Saks Fifth Avenue Files for Bankruptcy: Did 'Sex and the City' Fail to Save It?
Saks Fifth Avenue files for bankruptcy in 2026

The glittering world of designer handbags and Manolo Blahniks has received a stark reality check. The parent company of the legendary Saks Fifth Avenue department store has filed for bankruptcy, casting doubt over the future of its flagship Manhattan location and signalling the end of an era for aspirational shopping.

A Love Story That Never Quite Was

In a poignant twist for retail romantics, Saks's financial downfall highlights a curious pop-culture absence. Unlike its rivals Barneys, Bloomingdale’s, and Bergdorf Goodman, which became synonymous with Carrie Bradshaw and her friends, Saks Fifth Avenue never secured a starring role in the Sex and the City universe. It was, as one commentator put it, never Carrie's retail equivalent of Mr Big—a passionate, recurring obsession.

The store sought to rectify this missed opportunity with gusto when the sequel series, And Just Like That, launched. A major collaboration dubbed "SaksAndTheCity" featured immersive Fifth Avenue window displays and digital experiences, finally aligning the brand with Carrie and her cohort. The displays showcased iconic relics from the original series: Carrie's Fendi baguette, a cosmopolitan cocktail, and the voluminous Vivienne Westwood wedding dress from her abandoned nuptials.

A Collaboration Out of Time

However, this flashy partnership now appears as a glaring warning sign.
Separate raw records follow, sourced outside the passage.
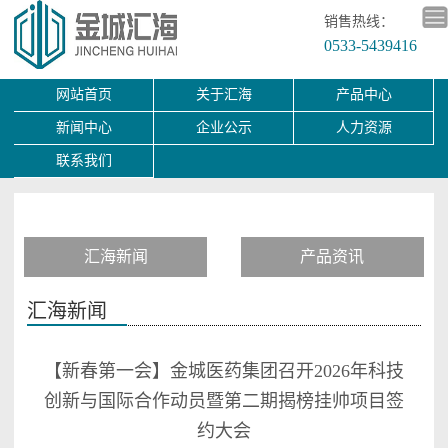
销售热线：
0533-5439416
网站首页
关于汇海
产品中心
新闻中心
企业公示
人力资源
联系我们
汇海新闻
产品资讯
汇海新闻
【新春第一会】金城医药集团召开2026年科技
创新与国际合作动员暨第二期揭榜挂帅项目签
约大会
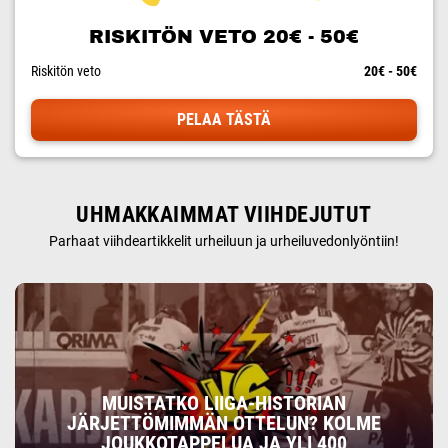
RISKITÖN VETO 20€ - 50€
Riskitön veto
20€ - 50€
PELAA TÄSTÄ
UHMAKKAIMMAT VIIHDEJUTUT
Parhaat viihdeartikkelit urheiluun ja urheiluvedonlyöntiin!
MUISTATKO LIIGA-HISTORIAN
JÄRJETTÖMIMMÄN OTTELUN? KOLME
JOUKKOTAPPELUA JA YLI 400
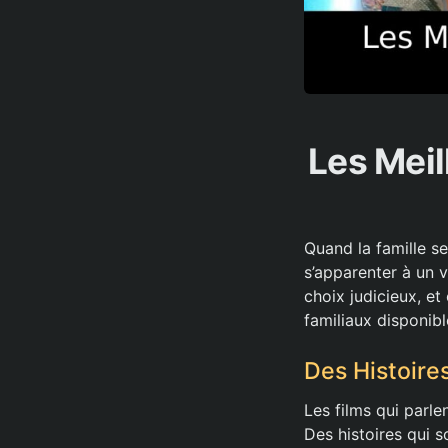
Les Meil
Quand la famille se
s’apparenter à un 
choix judicieux, et
familiaux disponibl
Des Histoire
Les films qui parl
Des histoires qui s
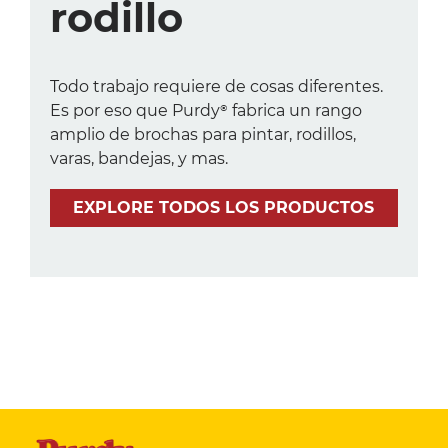
rodillo
Todo trabajo requiere de cosas diferentes.
Es por eso que Purdy® fabrica un rango
amplio de brochas para pintar, rodillos,
varas, bandejas, y mas.
EXPLORE TODOS LOS PRODUCTOS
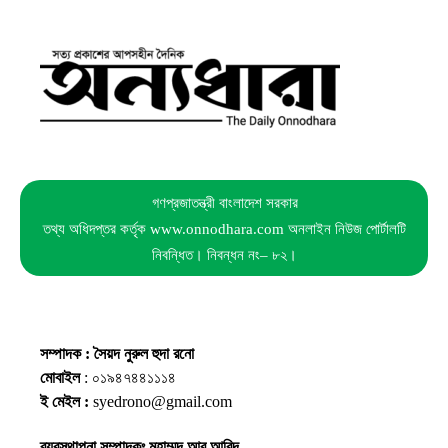
গণপ্রজাতন্ত্রী বাংলাদেশ সরকার
তথ্য অধিদপ্তর কর্তৃক www.onnodhara.com অনলাইন নিউজ পোর্টালটি
নিবন্ধিত। নিবন্ধন নং– ৮২।
সম্পাদক : সৈয়দ নুরুল হুদা রনো
মোবাইল
: ০১৯৪৭৪৪১১১৪
ই মেইল :
syedrono@gmail.com
ব্যবস্থাপনা সম্পাদকঃ মুহাম্মদ আবু আবিদ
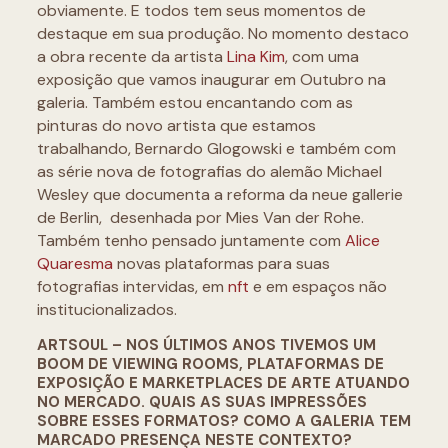
obviamente. E todos tem seus momentos de
destaque em sua produção. No momento destaco
a obra recente da artista
Lina Kim
, com uma
exposição que vamos inaugurar em Outubro na
galeria. Também estou encantando com as
pinturas do novo artista que estamos
trabalhando, Bernardo Glogowski e também com
as série nova de fotografias do alemão Michael
Wesley que documenta a reforma da neue gallerie
de Berlin, desenhada por Mies Van der Rohe.
Também tenho pensado juntamente com
Alice
Quaresma
novas plataformas para suas
fotografias intervidas, em
nft
e em espaços não
institucionalizados.
ARTSOUL – NOS ÚLTIMOS ANOS TIVEMOS UM
BOOM DE VIEWING ROOMS, PLATAFORMAS DE
EXPOSIÇÃO E MARKETPLACES DE ARTE ATUANDO
NO MERCADO. QUAIS AS SUAS IMPRESSÕES
SOBRE ESSES FORMATOS? COMO A GALERIA TEM
MARCADO PRESENÇA NESTE CONTEXTO?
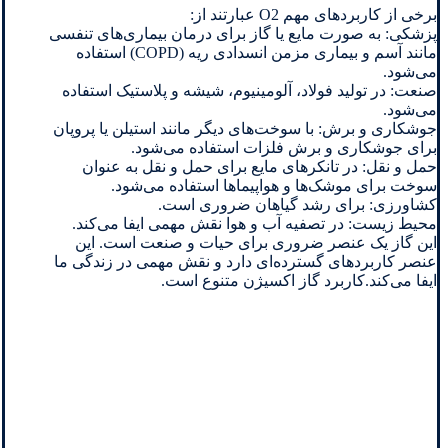
برخی از کاربردهای مهم O2 عبارتند از:
پزشکی: به صورت مایع یا گاز برای درمان بیماری‌های تنفسی
مانند آسم و بیماری مزمن انسدادی ریه (COPD) استفاده
می‌شود.
صنعت: در تولید فولاد، آلومینیوم، شیشه و پلاستیک استفاده
می‌شود.
جوشکاری و برش: با سوخت‌های دیگر مانند استیلن یا پروپان
برای جوشکاری و برش فلزات استفاده می‌شود.
حمل و نقل: در تانکرهای مایع برای حمل و نقل به عنوان
سوخت برای موشک‌ها و هواپیماها استفاده می‌شود.
کشاورزی: برای رشد گیاهان ضروری است.
محیط زیست: در تصفیه آب و هوا نقش مهمی ایفا می‌کند.
این گاز یک عنصر ضروری برای حیات و صنعت است. این
عنصر کاربردهای گسترده‌ای دارد و نقش مهمی در زندگی ما
ایفا می‌کند.کاربرد گاز اکسیژن متنوع است.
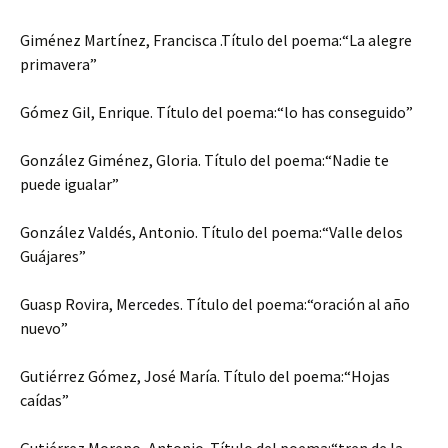
Giménez Martínez, Francisca .Título del poema:“La alegre
primavera”
Gómez Gil, Enrique. Título del poema:“lo has conseguido”
González Giménez, Gloria. Título del poema:“Nadie te
puede igualar”
González Valdés, Antonio. Título del poema:“Valle delos
Guájares”
Guasp Rovira, Mercedes. Título del poema:“oración al año
nuevo”
Gutiérrez Gómez, José María. Título del poema:“Hojas
caídas”
Gutiérrez Moreno, Antonio. Título del poema:“tren de la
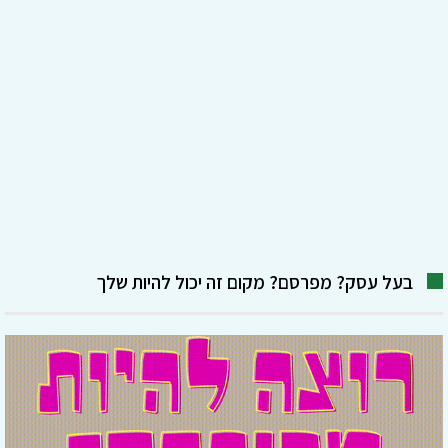
בעל עסק? מפרסם? מקום זה יכול להיות שלך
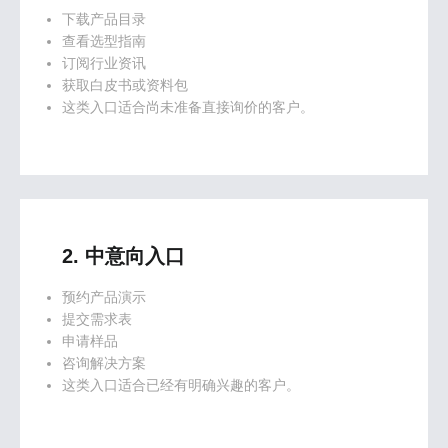
下载产品目录
查看选型指南
订阅行业资讯
获取白皮书或资料包
这类入口适合尚未准备直接询价的客户。
2. 中意向入口
预约产品演示
提交需求表
申请样品
咨询解决方案
这类入口适合已经有明确兴趣的客户。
The memorabilia celebrated the noughties heyday of the original show, not its 2020s revival. More critically, it failed to resonate with a profoundly changed audience. The show itself ended in 2025, with showrunner Michael Patrick King describing its conclusion as being in "a wonderful place."

Meanwhile, the economic landscape had shifted dramatically. A Barclays Consumer Spend report from December 2025 revealed that 47 per cent of consumers were actively cutting discretionary spending, with new clothing at the top of the list for cutbacks. In a telling sign of changed priorities, furniture and garden centres enjoyed a robust year—a far cry from the shoe-fuelled fantasies of Carrie's thirties.

Growing Up and Moving On

The core issue was a demographic disconnect. The women who adored Carrie's frivolous spending in the early 2000s have matured, grappling with mortgages, teenage children, divorce, and the realities of an age of austerity. The fantasy of storing cashmere in the oven has been replaced by the need for financial security. A Post-it note is no longer a tragic symbol of a breakup, but a vital reminder to buy toilet roll during perimenopause.

As the characters in And Just Like That evolved—with Carrie even relocating to Virginia—their audience's relationship with luxury consumption transformed. The collaboration attempted to position Saks as a timeless Mr Big, but in hindsight, the store may have been more akin to the character Aidan: a safe, nice-looking choice from the 2000s that proved disastrous in the sequel. The store, it seems, failed to realise its target audience had shifted from Jimmy Choo to Dr Scholl.

The bankruptcy filing, reported on Thursday 15 January 2026, marks a sobering moment for retail. It underscores that in today's economy, even the most glamorous of brands cannot survive on nostalgia alone if they fail to adapt to the practical and financial realities of their customers' lives.